Manajemen Martina Berto Tak Risau Sahamnya Anjlok

Manajemen Martina Berto Tak Risau Sahamnya Anjlok

Whery Enggo Prayogi - detikFinance
Senin, 31 Jan 2011 12:08 WIB
Jakarta -

Direktur Utama PT Martina Berto Tbk (MBTO), Bryan Tillar, tak khawatir akan penurunan harga sahamnya usai listing pada 13 Januari 2011 lalu di Rp 740, kini menjadi Rp 450 per lembar sampai dengan sesi I perdagangan hari ini.

Menurutnya, penurunan harga saham perseroan tidak lepas dari kondisi Indeks Harga Saham Gabungan (IHSG) yang telah turun tajam. Investor sepanjang bulan Januari menjaga investasinya, dan mengamankan portofolio saham-saham blue chip.

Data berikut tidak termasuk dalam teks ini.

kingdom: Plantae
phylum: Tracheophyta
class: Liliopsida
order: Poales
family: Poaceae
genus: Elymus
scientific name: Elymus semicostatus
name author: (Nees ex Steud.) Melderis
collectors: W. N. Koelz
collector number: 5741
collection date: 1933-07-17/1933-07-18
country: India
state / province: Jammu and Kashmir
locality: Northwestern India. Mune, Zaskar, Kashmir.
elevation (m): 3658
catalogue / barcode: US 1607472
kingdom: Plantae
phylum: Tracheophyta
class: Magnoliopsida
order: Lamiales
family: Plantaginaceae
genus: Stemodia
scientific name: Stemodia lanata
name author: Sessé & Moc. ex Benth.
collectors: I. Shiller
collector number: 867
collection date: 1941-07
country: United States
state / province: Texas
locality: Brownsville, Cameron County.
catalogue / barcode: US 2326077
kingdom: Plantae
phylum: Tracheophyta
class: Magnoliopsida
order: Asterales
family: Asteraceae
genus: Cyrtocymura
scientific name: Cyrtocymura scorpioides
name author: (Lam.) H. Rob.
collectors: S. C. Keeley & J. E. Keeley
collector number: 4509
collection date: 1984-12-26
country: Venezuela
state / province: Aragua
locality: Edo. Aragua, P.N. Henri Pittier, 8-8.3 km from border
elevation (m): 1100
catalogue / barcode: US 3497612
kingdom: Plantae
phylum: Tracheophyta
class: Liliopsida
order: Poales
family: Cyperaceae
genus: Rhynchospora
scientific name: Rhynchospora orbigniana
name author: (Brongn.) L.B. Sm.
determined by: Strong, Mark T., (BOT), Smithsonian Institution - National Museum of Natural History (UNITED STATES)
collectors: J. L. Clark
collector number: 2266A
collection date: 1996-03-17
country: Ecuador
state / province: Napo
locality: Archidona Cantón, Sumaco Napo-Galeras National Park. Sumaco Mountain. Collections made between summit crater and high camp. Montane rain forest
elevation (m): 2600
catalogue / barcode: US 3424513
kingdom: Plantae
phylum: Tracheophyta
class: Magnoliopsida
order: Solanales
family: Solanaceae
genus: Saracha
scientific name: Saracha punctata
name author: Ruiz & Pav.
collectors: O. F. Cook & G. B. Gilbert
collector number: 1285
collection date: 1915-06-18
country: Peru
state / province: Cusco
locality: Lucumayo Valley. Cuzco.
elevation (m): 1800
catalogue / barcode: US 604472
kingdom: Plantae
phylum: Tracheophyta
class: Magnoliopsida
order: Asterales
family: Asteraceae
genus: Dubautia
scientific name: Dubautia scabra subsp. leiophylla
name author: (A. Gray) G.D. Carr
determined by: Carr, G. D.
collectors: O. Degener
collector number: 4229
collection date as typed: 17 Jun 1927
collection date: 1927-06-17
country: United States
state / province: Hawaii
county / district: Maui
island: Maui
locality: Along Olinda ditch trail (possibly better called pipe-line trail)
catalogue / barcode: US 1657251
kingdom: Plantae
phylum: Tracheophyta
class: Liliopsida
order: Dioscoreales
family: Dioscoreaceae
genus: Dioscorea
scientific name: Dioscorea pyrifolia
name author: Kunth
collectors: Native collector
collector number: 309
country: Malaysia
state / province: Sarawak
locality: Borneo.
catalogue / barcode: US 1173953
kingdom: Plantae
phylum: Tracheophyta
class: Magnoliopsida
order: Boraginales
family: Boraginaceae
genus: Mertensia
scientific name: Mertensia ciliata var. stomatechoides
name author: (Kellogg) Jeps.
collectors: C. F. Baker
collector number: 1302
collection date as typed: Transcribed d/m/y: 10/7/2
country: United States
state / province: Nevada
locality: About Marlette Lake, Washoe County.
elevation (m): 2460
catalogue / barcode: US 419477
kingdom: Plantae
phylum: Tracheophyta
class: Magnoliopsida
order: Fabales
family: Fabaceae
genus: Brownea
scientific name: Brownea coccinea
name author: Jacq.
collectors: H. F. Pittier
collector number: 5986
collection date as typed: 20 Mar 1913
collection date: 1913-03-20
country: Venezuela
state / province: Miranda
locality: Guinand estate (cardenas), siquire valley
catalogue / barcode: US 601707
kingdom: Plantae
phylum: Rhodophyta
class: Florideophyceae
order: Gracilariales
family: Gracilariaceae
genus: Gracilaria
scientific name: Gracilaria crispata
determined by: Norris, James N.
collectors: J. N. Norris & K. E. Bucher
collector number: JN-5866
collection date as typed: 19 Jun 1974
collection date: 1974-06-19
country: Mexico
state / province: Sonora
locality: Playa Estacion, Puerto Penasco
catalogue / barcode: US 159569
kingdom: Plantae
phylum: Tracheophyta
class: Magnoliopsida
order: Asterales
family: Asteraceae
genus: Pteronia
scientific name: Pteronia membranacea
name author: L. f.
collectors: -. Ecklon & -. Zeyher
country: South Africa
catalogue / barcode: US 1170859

"Kita kan baru IPO, indeks juga mengalami penurunan sedemikian. Namun, yang terpenting kami terus menjaga dari sisi fundamental. Karena itu yang basic," jelas Bryan di gedung CIMB Niaga, Jalan Jenderal Sudirman, Jakarta, Senin (31/1/2011).

SCROLL TO CONTINUE WITH CONTENT

Ia menerangkan, di dalam pasar skunder ada banyak macam investor, dari yang investasi jangka pendek (short term) atau jangka panjang (long term). Untuk jenis investor pertama, tercatat banyak melepas saham MBTO.

"Tim internal perseroan pun selalu memantau pergerakan saham," tambahnya.

"Dari media, juga disebutkan, indeks di kawasan Timur Tengah juga terganggu dengan adanya krisis di Mesir dan Tunisia. Saya pikir ini ada pengaruh kepada ekonomi dalam beberapa bulan ke depan," tegas Bryan.

Saham perseroan baru saja listing di 13 Januari 2011 lalu, dengan harga perdana Rp 740 per lembar. Di awal perdagangan kala itu, saham MBTO sempat naik hingga Rp 800 per lembar, namun ini tak berlangsung lama. Saham perseroan terus menurun dari hari ke hari, dan kini berada di level Rp 450 per lembar.

Padahal pada periode bookbuilding, permintaan dari investor mencapai Rp 3,4 triliun. Sebanyak Rp 1 triliun didapat dari publik, sisanya Rp 2,4 triliun merupakan penawaran dari sindikasi.

Dana hasil penawaran umum tersebut akan digunakan pengelola produk kecantikan Martha Tilaar Grup diantaranya pembangunan pabrik, pembayaran utang dan modal kerja. Martina Berto merupakan pemain urutan kedua dalam katagori colour cosmetics dengan pangsa pasar 13,6%. Sementara perseroan urutan keempat di skin care product dengan pangsa pasar 5,7%.

Dengan pelaksanaan IPO tersebut, perseroan akan memperbaiki posisi perusahaan bisa menjadi rangking satu untuk katagori colour cosmetic dan rangking tiga untuk katagori skin care.